Praising hospitality, British tourists hit by Thomas Cook plan to return next year
British tourists fly back home satisfied with the services they received in Turkey and promises to return next year
British tourists continuing to return home from their holidays at resorts in Turkey via planes allocated by the U.K. government after the collapse of U.K. tour operator Thomas Cook. They are leaving happy thanks to the hospitality they experienced during their stay in the country. Many of them are expressing a desire to come back next year as well.
The British tour operator collapsed and filed for liquidation on Monday, sparking the largest peacetime repatriation effort in British history. The collapse has left tens of thousands of holidaymakers stranded around the world. The British government is currently working on flights to bring Britain-based customers back home from these vacation spots.
Britain's Civil Aviation Authority (CAA) said yesterday 30% of the total number of passengers, in the first three days of the operation, had already been flown back, while it scheduled over 70 flights for yesterday to bring back another 16,000 people to the country.
A total of 21,033 Thomas Cook customers were initially on holiday in Turkey when the announcement came on Monday.

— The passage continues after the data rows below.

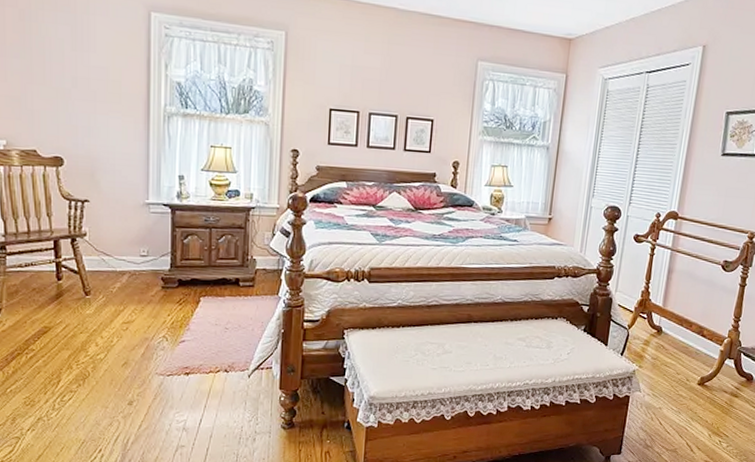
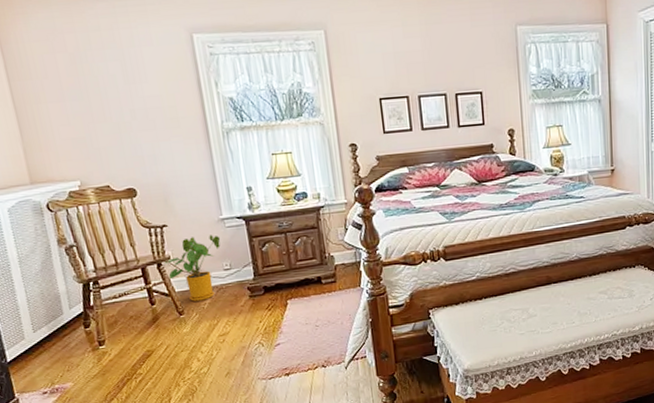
house plant: none [79,217,143,284] -> present [164,235,221,302]

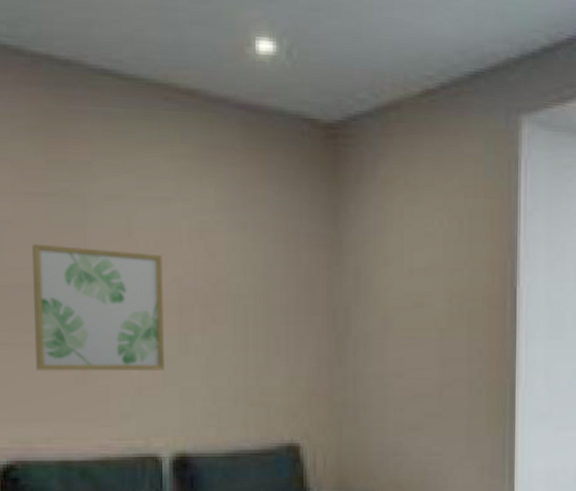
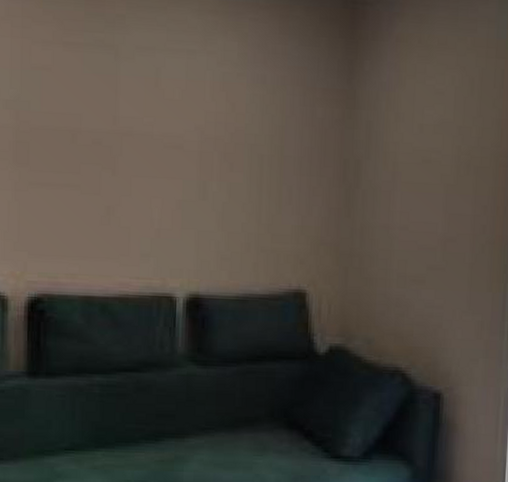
wall art: present [32,243,164,372] -> none [66,90,187,215]

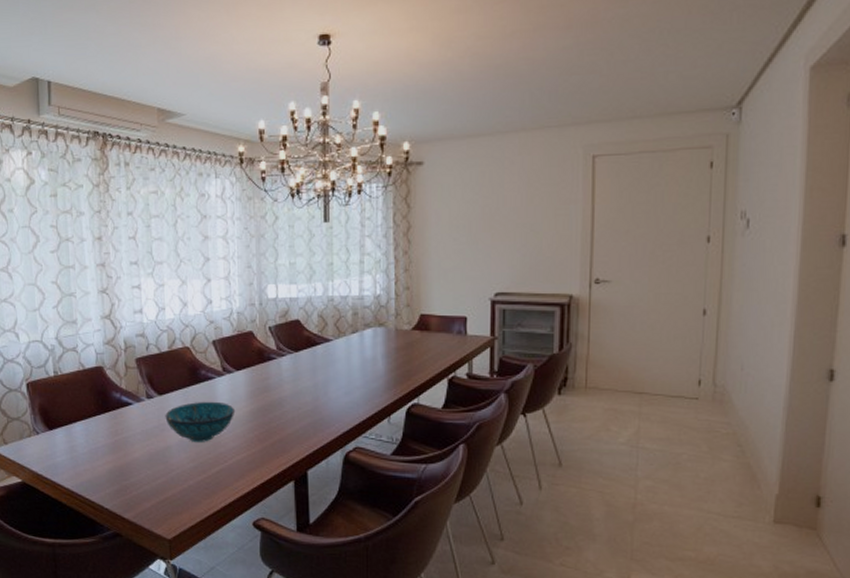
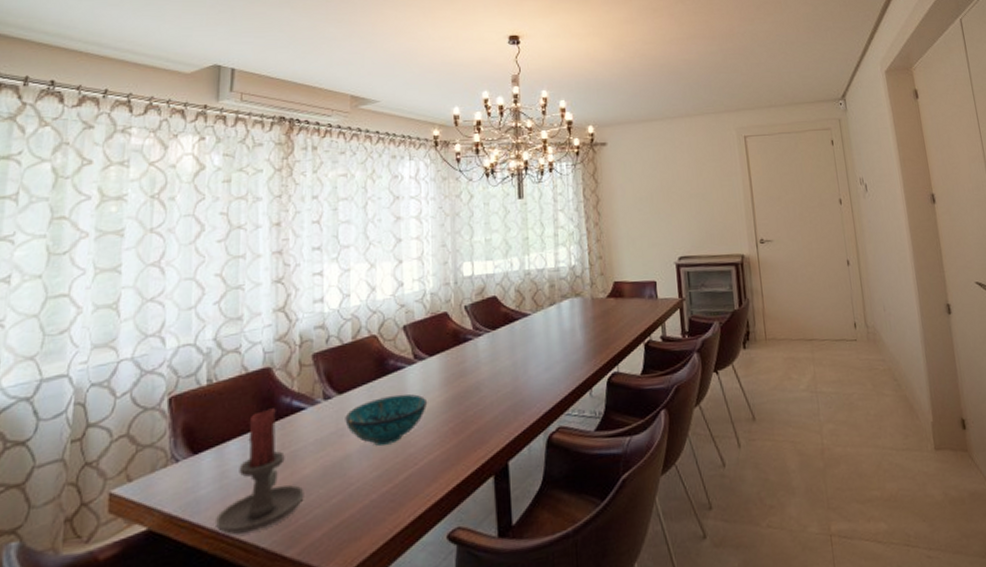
candle holder: none [69,401,136,495] -> present [214,408,304,535]

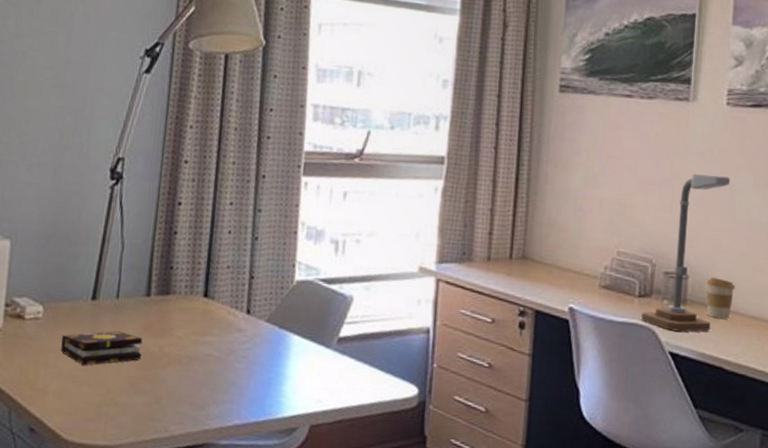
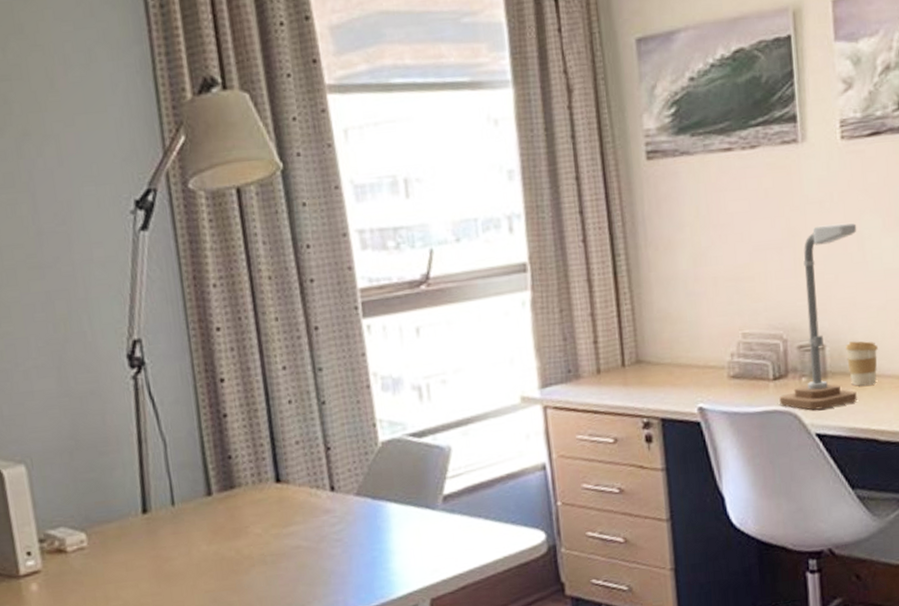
book: present [61,331,143,365] -> none [116,542,218,590]

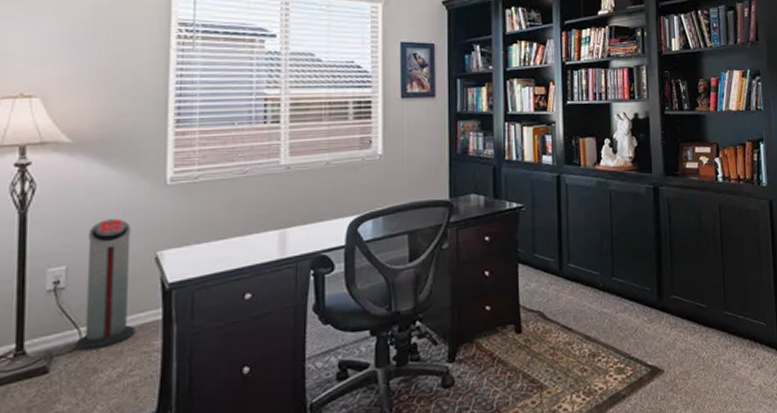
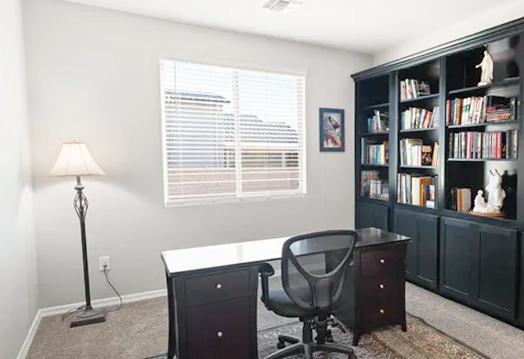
air purifier: present [75,218,136,351] -> none [118,228,153,311]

Their returns from holiday districts in the southwestern province of Muğla and the Mediterranean holiday resort Antalya, their favorite spots, continued yesterday.
Thomas Cook's collapse was upsetting for tourists in the region and it lead to a major mobility, said Dalaman Airport General Manager Cengiz Tuğrul Ayaz. Ayaz emphasized that all measures were taken and all procedures were underway, adding that they were cooperating with the British government and the Air Travel Organizer's License (ATOL).
"Up to 5,000 of our guests who have completed their holiday so far have been transported by 22 aircraft," he added, referring to tourists in Muğla, as flights continued yesterday.
He also elaborated on rumors in some countries that Thomas Cook passengers have been locked into hotels and not allowed to check out without payment
"There is no such problem in our country. On the contrary, they are sent off with flowers because the British are very important to us, and they have quite an interest in the region," Ayaz said.
'A fantastic and impressive country'
Prior to their flight home, British tourists expressed their satisfaction with the hospitality they encountered during their stay in Turkey, with most of them saying they will be coming back next year as well.
British tourist Stephen Yorke said he had a holiday with his family in Fethiye for 15 days and said he had no problems at the hotel during his stay.
"We have full confidence in the British government and civil aviation. I have never heard anything bad from other friends staying in our hotel," Yorke noted. "Turkey is a very fantastic and impressive country. I also came here 10 years ago. We cannot give up on Turkey. I had a perfect holiday. Turkey is very welcoming, and we will come again," he added.
Josephine Maher said that she had been coming to Turkey every summer for almost 20 years, adding that she loved Muğla very much and recommended it to all her friends for vacation.
"Our holiday was perfect. Turkey is very welcoming, and we will come again next year. We had no problems in our hotel. Not only us, no one had any problems. They have been really good to us. We are like a family now," she said, recalling they heard on the news that in some countries, British tourists were kept in hotels and were forced to pay extra money. Saying that they certainly did not encounter such a situation in Turkey, Maher stressed that they were well-received and sent off with flowers.
Arlene Clarke pointed out that she had been in Marmaris with her family for 15 days and that she came to Turkey last year as well. "We will be back here next year, no matter what. We love Muğla and the hospitality of the Turkish people. Since the announcement of the bankruptcy, we have not experienced any negativity. After our holiday we return to our country safely," Clarke said.
Emily Eckersley came to Turkey for the first time and loved it, adding she stayed one more night with her family after missing their plane on Wednesday and they would come again next year.
British Steve Rayment also said that they did not hear about any tourists having trouble in Turkey due to the bankruptcy of the tour operator. "Everyone is taking good care of us. My only problem was that my son was supposed to come on holiday, but he could not make it due to bankruptcy. Other than that, I am having a great holiday, and everyone is quite helpful. At the first opportunity I will come to Marmaris again on vacation," Rayment underlined.
SunExpress provides extra capacity for U.K. tourists
SunExpress, a joint venture of Turkish Airlines (THY) and German Lufthansa, yesterday said will provide extra capacity to fly tourists stranded in Turkey back to their homes. It said it would fly passengers from Antalya and London Luton Airport to support the continuation of tourism flow from the U.K. to the city and to help affected passengers, the company said in a statement.
"SunExpress, which has played an important role in the development of Turkish tourism since its establishment, strives to provide all kinds of support in eliminating the deficits," SunExpress Commercial Director Peter Glade said.